Restaurant Auguste

GAEL ORIEUX

Gaël Orieux, chef du restaurant Auguste

La mer chevillée au corps

Né dans le Maine-et-Loire mais Breton dans l'âme, Gaël Orieux pratique une cuisine estampillée « marine ». Ses origines bretonnes lui ont permis de côtoyer très tôt le bord de mer puis les fonds marins. Aujourd'hui encore, il aime retourner dans le Finistère pour s'y ressourcer. De cet amour pour l'océan est née une première passion, la plongée. Il aurait pu en faire son métier après avoir passé son monitorat à 18 ans. Mais étrangement, ce n’est pas le grand bleu qui l'a happé mais la cuisine. Et quand en 2005 il s'installe, c’est tout naturellement qu'il confectionne sa carte où se côtoient les trésors des mers et les beaux produits de la terre.

La vocation

Cette vocation est arrivée sur le tard, un peu par hasard. Une journée portes ouvertes dans une école de cuisine et c'est le déclic. La suite, un parcours remarquable qui le mène du Toit de Passy au Meurice version Alléno en passant par Paul Bocuse, Lucas-Carton, Taillevent et le George V. Entre chefs classiques et modernes comme le lui avait suggéré son maître d'apprentissage, Yann Jacquot du Toit de Passy. A 32 ans, il prend enfin son envol après avoir connu la consécration auprès de Yannick Alleno. Il s'installe dans le quartier des ministères sous l'enseigne d'Auguste en hommage à Escoffier.

Une cuisine libre

Comme tout chef, Gaël Orieux revendique des maîtres notamment Paul Bocuse et Yannick Alleno mais très vite, il a su s'en détacher même si ce dernier a été présent pour l'aider à rédiger sa première carte, et imposer son style, entre tradition et modernisme sans jamais se départir de ses convictions profondes notamment le respect de la nature et la rencontre entre la terre et la mer.

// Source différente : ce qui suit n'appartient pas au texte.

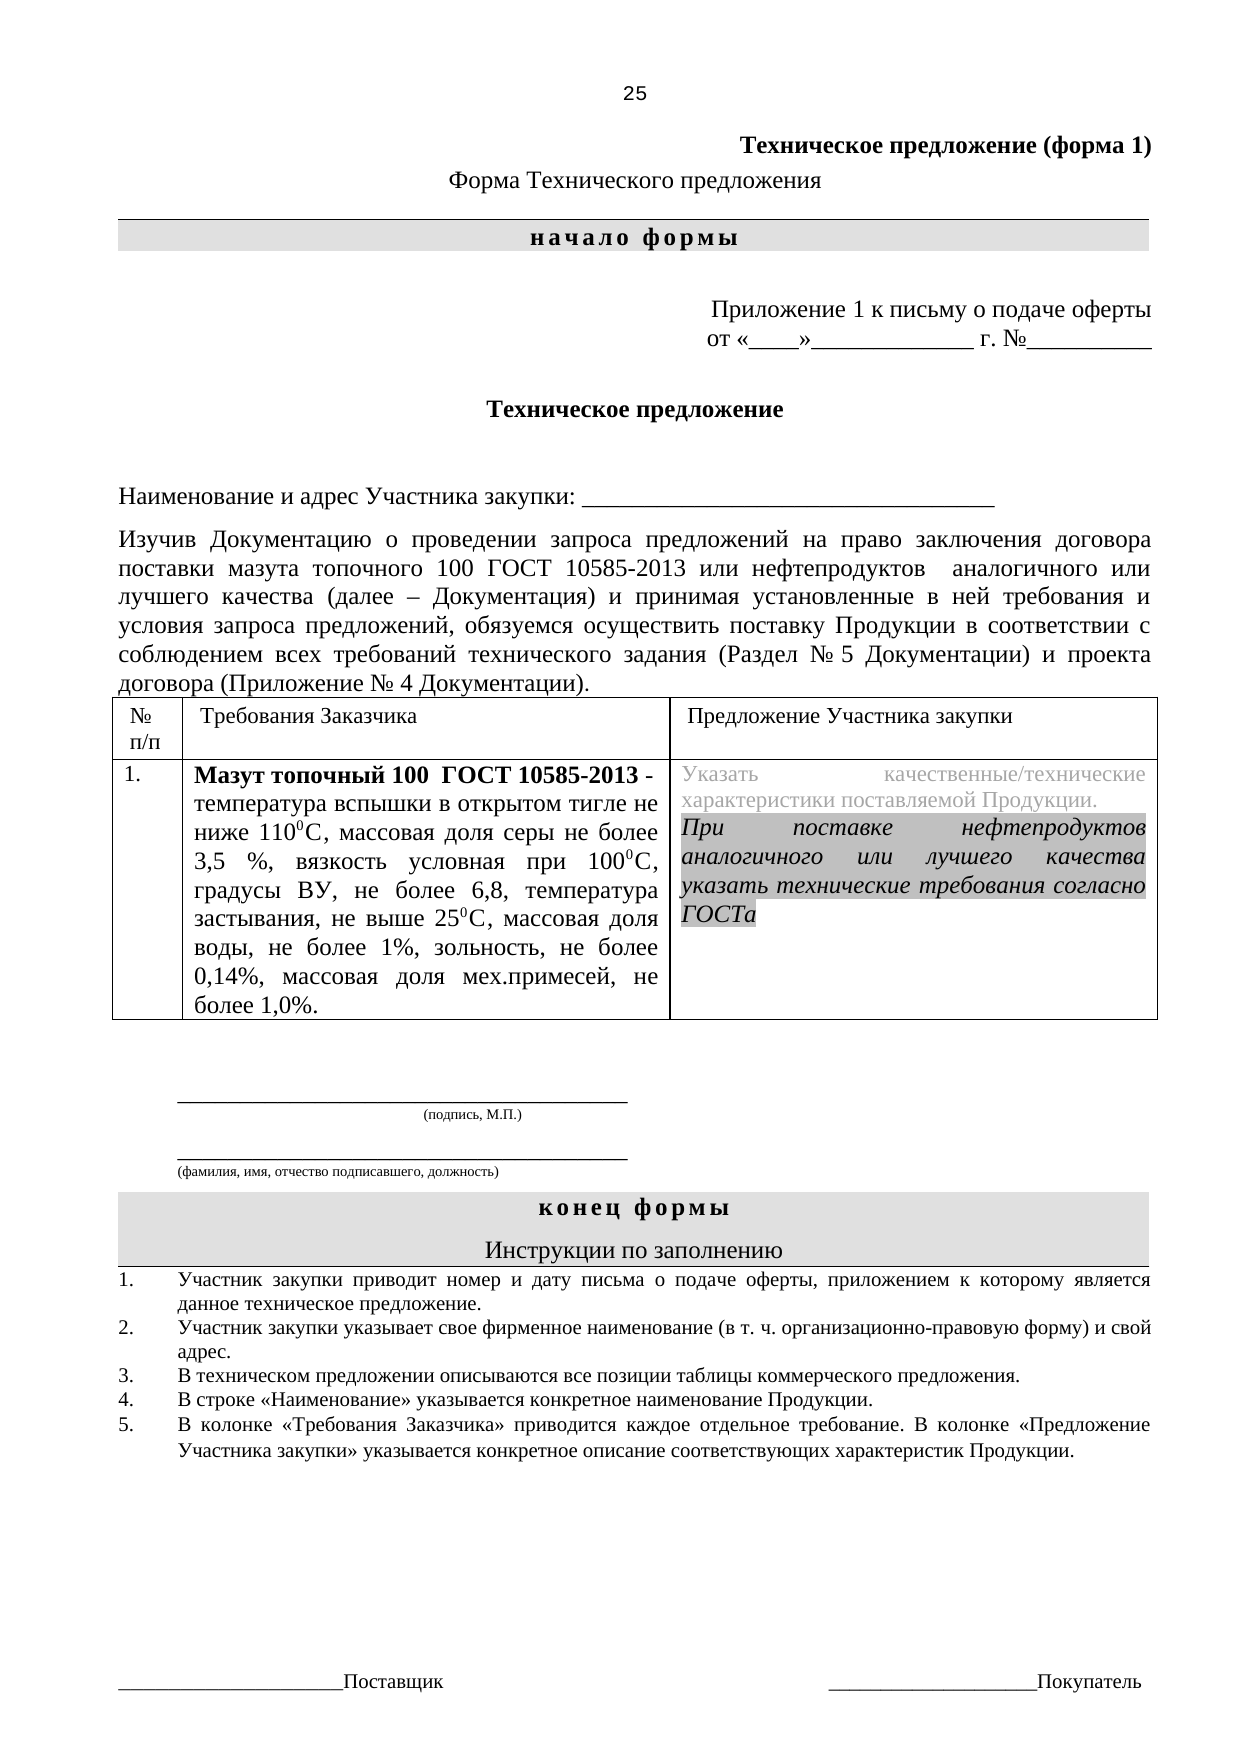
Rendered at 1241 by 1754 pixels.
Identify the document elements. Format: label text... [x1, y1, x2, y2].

Ses premiers plats s'intitulaient « huîtres aux pieds de porc », « foie gras de canard au consommé de crevettes à la citronnelle » ou « agneau de lait aux algues ». Cinq ans plus tard, les créations de Gaël sont sans cesse renouvelées.

Une cuisine responsable

Gaël Orieux aime et défend notre planète. Très tôt, il a su qu'un restaurateur avait un rôle auprès du consommateur. C'est à lui de passer des messages pédagogiques à ses clients. C’est ce qu'il fait au quotidien en proscrivant les arômes synthétiques ou en tentant de sensibiliser ses convives à une consommation « éco-responsable ». Pour Gaël, ni la mer, ni la terre ne sont un marché en libre-service. Selon lui, il faut considérer notre patrimoine culinaire comme une cueillette. Une démarche écologique pour faire changer les mentalités, faire évoluer les habitudes de consommation en proposant aux convives des produits méconnus ou délaissés. Gaël s'attaque aux poissons en mettant en avant sur sa carte des espèces moins nobles comme le tacaud, le chinchard ou le maigre sans pour autant abandonner les poissons dits « nobles » comme le bar, le Saint-Pierre ou la sole, mais qu'il ne propose qu’en fonction de la saison ou de l’abondance. Un geste pour la mer qu’il aime tant qui correspond aussi à son approche de la cuisine, celle de vouloir se renouveler constamment.